Был уже четвертый час ночи, когда все финны дружно взялись за весла. Через полчаса примерно лодка пристала к берегу. Меня вытащили. Казалось, вот-вот я лишусь чувств. Принесли в какой-то дом. Жарко топился камин. Стол накрыли скатертью... («Вот опять! — подумал Врангель. — Опять пойдут обывательские, гастрономические подробности»). Чего там только не было! Чудо! Яйца и сыр, масло, белый хлеб, кофе с молоком и сахаром. Я пришла в себя и улеглась. В доме появился новый человек, который присел рядом и сказал мне тихо: «Я знаю, кто вы, знаю о вашем сыне. Скоро мы поедем...»

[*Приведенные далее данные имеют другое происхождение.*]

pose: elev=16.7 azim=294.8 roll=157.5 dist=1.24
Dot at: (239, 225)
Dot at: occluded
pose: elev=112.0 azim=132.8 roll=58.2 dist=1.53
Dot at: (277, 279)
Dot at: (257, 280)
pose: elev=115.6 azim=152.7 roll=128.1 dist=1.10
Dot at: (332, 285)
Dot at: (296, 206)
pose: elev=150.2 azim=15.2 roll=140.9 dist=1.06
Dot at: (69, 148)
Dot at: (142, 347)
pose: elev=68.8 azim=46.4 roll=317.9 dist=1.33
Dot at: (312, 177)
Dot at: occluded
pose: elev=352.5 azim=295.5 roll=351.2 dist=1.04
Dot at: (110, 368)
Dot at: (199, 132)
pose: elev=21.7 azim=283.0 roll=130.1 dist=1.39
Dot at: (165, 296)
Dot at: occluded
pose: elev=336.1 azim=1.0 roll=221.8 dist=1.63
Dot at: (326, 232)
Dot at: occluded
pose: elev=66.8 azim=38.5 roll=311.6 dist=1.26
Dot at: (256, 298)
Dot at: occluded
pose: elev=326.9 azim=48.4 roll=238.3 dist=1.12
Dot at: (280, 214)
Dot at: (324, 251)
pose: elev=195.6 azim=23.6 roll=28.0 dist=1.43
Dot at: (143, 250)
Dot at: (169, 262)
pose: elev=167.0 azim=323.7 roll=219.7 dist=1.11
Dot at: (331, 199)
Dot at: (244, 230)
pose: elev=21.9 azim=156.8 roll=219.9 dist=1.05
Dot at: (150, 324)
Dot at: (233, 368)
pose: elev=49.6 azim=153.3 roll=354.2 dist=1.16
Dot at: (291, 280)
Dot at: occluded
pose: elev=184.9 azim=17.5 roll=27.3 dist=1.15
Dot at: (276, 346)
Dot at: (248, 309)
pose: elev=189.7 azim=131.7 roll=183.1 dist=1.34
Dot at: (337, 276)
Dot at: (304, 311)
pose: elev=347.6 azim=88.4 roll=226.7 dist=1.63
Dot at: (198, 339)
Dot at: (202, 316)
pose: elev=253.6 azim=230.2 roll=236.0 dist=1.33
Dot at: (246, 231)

Финн дал телегу. Двадцать верст — и мы в Териоках, на карантинной станции, где меня подвергли обычным расспросам, покормили и устроили на отдых в приличной и теплой комнате... («Опять! опять! — Врангель с усилием заставлял себя сохранять спокойствие.) ...На следующей неделе многие газеты заговорили «об отважной путешественнице, матери Врангеля». Представитель американской миссии посетил меня и распорядился снабдить всем необходимым... Я очень переживала за сына и крымскую катастрофу...»
«Нет! Это нестерпимо, наконец!» — Врангель, перестав сдерживаться, встал, подошел, склонился к руке матери, целуя ее, как бы оценив все услышанное и отдавая дань ее мужеству.
Мария Дмитриевна поцеловала сына в лоб, и он тотчас ушел в кабинет. Тех слов, которых она ждала, ободряющих слов благодарного сына, Мария Дмитриевна так и не услышала.
Неприятности преследовали барона одна за другой. Началось все с того, что черт дернул его, уставшего от Плана, устроить перерыв и вновь заняться разбором кое-каких документов и просмотром дневниковых записей, сделанных в Сербии. Он нашел отчет об одном из тайных и ярких совещаний, где шел разговор о новой интервенции против Советов. Но прежде попался на глаза Врангелю документ, содержащий частное дополнение к плану десантирования на Дон и Кубань. В углу пожелтевшего листа крупно и четко было начертано красным карандашом: «Одобряю! Кутепов», — и точно сам Александр Павлович, плотный, коренастый, налитый чугунок, заткнутый в ремни, как набитый кофр, блестя хитрыми, маленькими глазами, вышел из угла кабинета и, печатая шаг, приблизился к письменному столу и принял под козырек.